“Many of my days / Are like heavy rains / Thunderstorms / And me at the middle of it all / Having nowhere to go,” writes Siphesihle, a teenager from South Africa, while Tamara, a 13-year-old from New York, writes, “I just want to graduate without getting shot or into drugs or losing my virginity before I turn 13.” Both girls shared their stories as part of The Do Write Campaign, a non-profit online literary magazine created by Madeleine Lippey ’14.
Founded in July 2011, the magazine aims to encourage the sharing of perspectives through art and writing with a global community. Lippey said that her goal for the magazine is to create a supportive network in which individuals can feel comfortable sharing the difficulties of their lives. The authors of the entries include teenagers from the United States, Asia, Africa and Europe, and the magazine has over 1,000 submissions of poetry, literature, photography and video.
Lippey became passionate about global issues after traveling to Dharamsala, India, where she worked with impoverished children during the summer before her ninth grade year.
Disturbed by the poverty and lack of sanitation she saw there, Lippey was determined to show this different world to her peers in her hometown of Greenwich, CT, and at Andover. She ended up creating a 12-minute documentary, “The Paradox of Our Age,” about her experience in Dharamsala.
Lippey’s film caught the attention of the Ubuntu Education Fund, whose members asked her to travel to South Africa to make a promotional film for them. The fund helps provide children in South Africa with healthcare as well as educational support in preparation for higher education and employment, according to its website.
Lippey said, “I met these incredible, incredible young women [in South Africa] who have been through a lot. A lot of them had been sexually abused, a lot of them have HIV and deal with problems at home like that. I found that a lot of them wrote poems and stories to unleash that pain and I felt like there was a really big demand in the global community for that.”
In a post on the Ubuntu Education Fund’s website, Lippey wrote, “The Ubuntu kids are inspired: they have dreams and plans, and brush away any notion that they might not come true. They give themselves a voice by simply taking the first step and speaking out.”
“These young people are going after their passions and are not willing to let the life they have been born into determine the life that they want to live,” Lippey added.
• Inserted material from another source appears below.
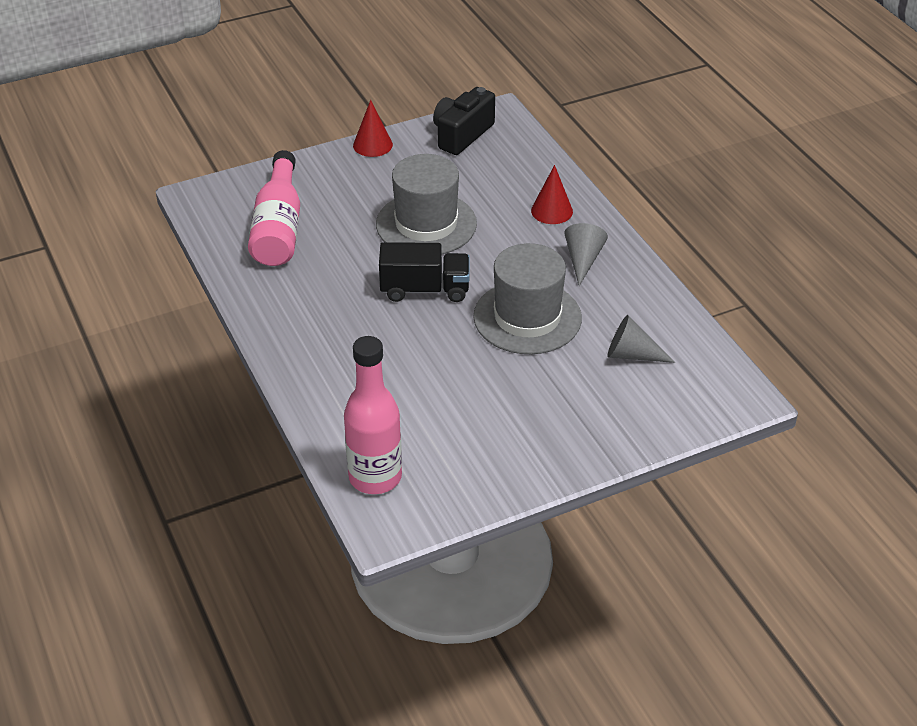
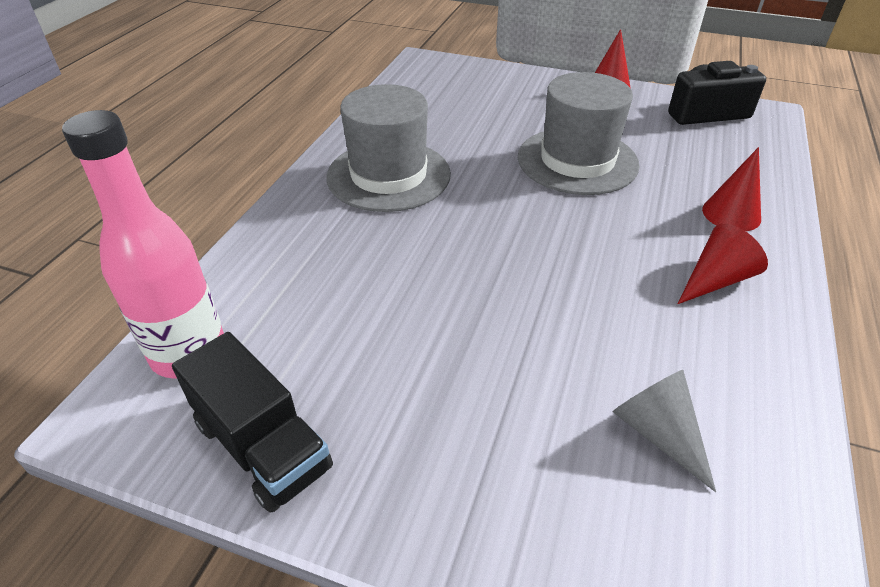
camera: 45 degrees right, 0 degrees up
pink bottle [248,150,300,266] -> none
black truck [379,242,470,302] -> black truck moved to [172,332,333,513]
grey hat [473,243,582,354] -> grey hat moved to [326,84,451,212]
grey cone [564,223,608,286] -> red cone [678,224,768,304]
The children she met in South Africa inspired her to continue her global social justice work, which culminated in the formation of The Do Write Campaign as a way for their voices to be heard.
“Writing has always been a huge passion for me and has always been the way I connected with other people,” said Lippey. “In the 21st century we are all so focused on the Internet and Facebook as ways of communication, and I wanted to figure out a way to use the Internet as a catalyst for showing the power of the written word.”
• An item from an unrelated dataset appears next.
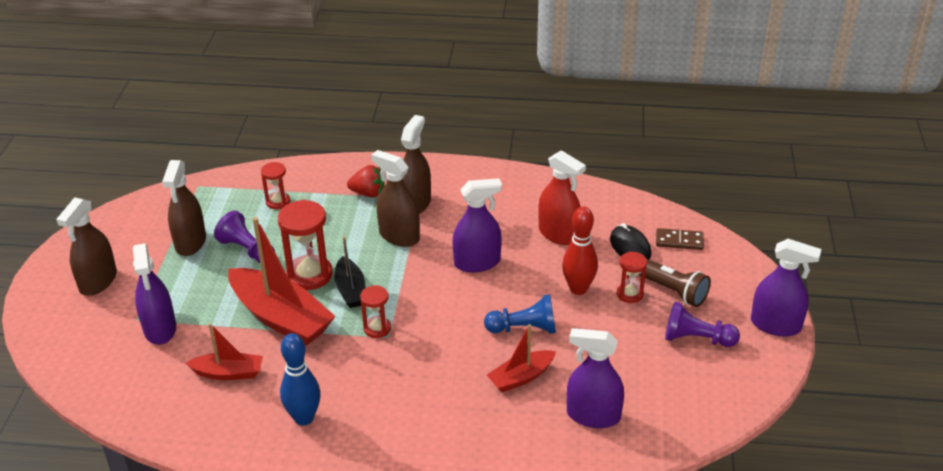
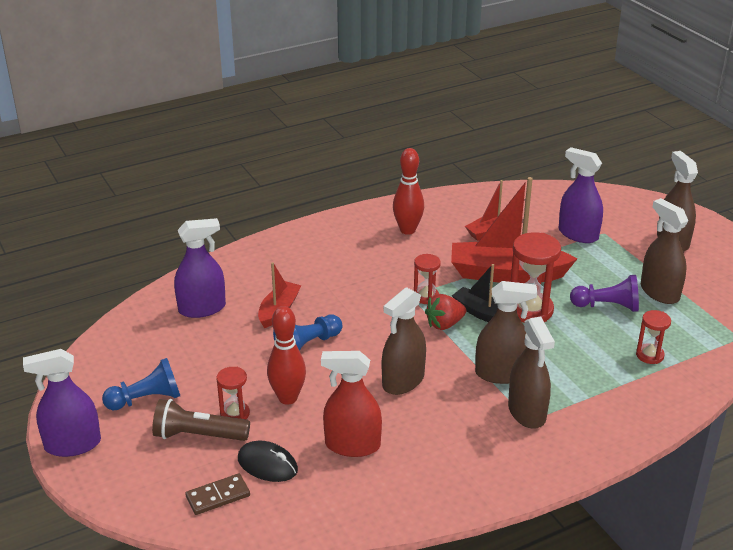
camera: 145 degrees right, 5 degrees down
blue bowling pin [280,333,321,426] -> red bowling pin [393,148,424,235]
red strawberry [347,165,385,198] -> red strawberry moved to [425,294,466,330]
purple spray bottle [452,178,502,273] -> brown spray bottle [382,287,426,395]
purple pawn [665,302,740,347] -> blue pawn [102,358,180,410]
Lippey uploads every entry submitted to her through email to the site.
“There was this incredible [post]. This kid was actually dying of cancer and he wrote about being sick of being sick, which really resonated with me,” she said.
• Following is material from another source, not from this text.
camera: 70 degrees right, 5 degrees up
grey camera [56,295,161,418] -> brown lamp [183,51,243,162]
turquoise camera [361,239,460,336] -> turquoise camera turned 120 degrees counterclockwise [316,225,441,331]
Another one of the most striking posts Lippey has read so far was submitted by Soha Sanchorawala ’14.
“[Sanchorawala] wrote a really, really stirring [poem] called ‘Shotgun’ about women not being able to drive in Saudi Arabia. [It] was really powerful,” said Lippey.
Sanchorawala concludes “Shotgun” declaring, “[Oppression will] hinder those women, / but never for long, / oh you wait, / they’ll come back strong, / fighting with a fire burning bright / when they put their seatbelt on.”
In the coming years, Lippey hopes to expand her project. This summer, Lippey will be hosting a conference for The Do Write Campaign in Port Elizabeth, South Africa, which will feature guest speakers and several workshops and discussions on the social, political and cultural issues that affect young women in the world today.
Lippey has recruited friends from both Andover and Greenwich to help lead the conference.
She has fundraised $1,500 to help cover the travel costs and the Ubuntu Education Fund offered to hold the conference at their headquarters.
Looking forward, Lippey hopes to have at least 25 countries represented in an annual Do Write Conference.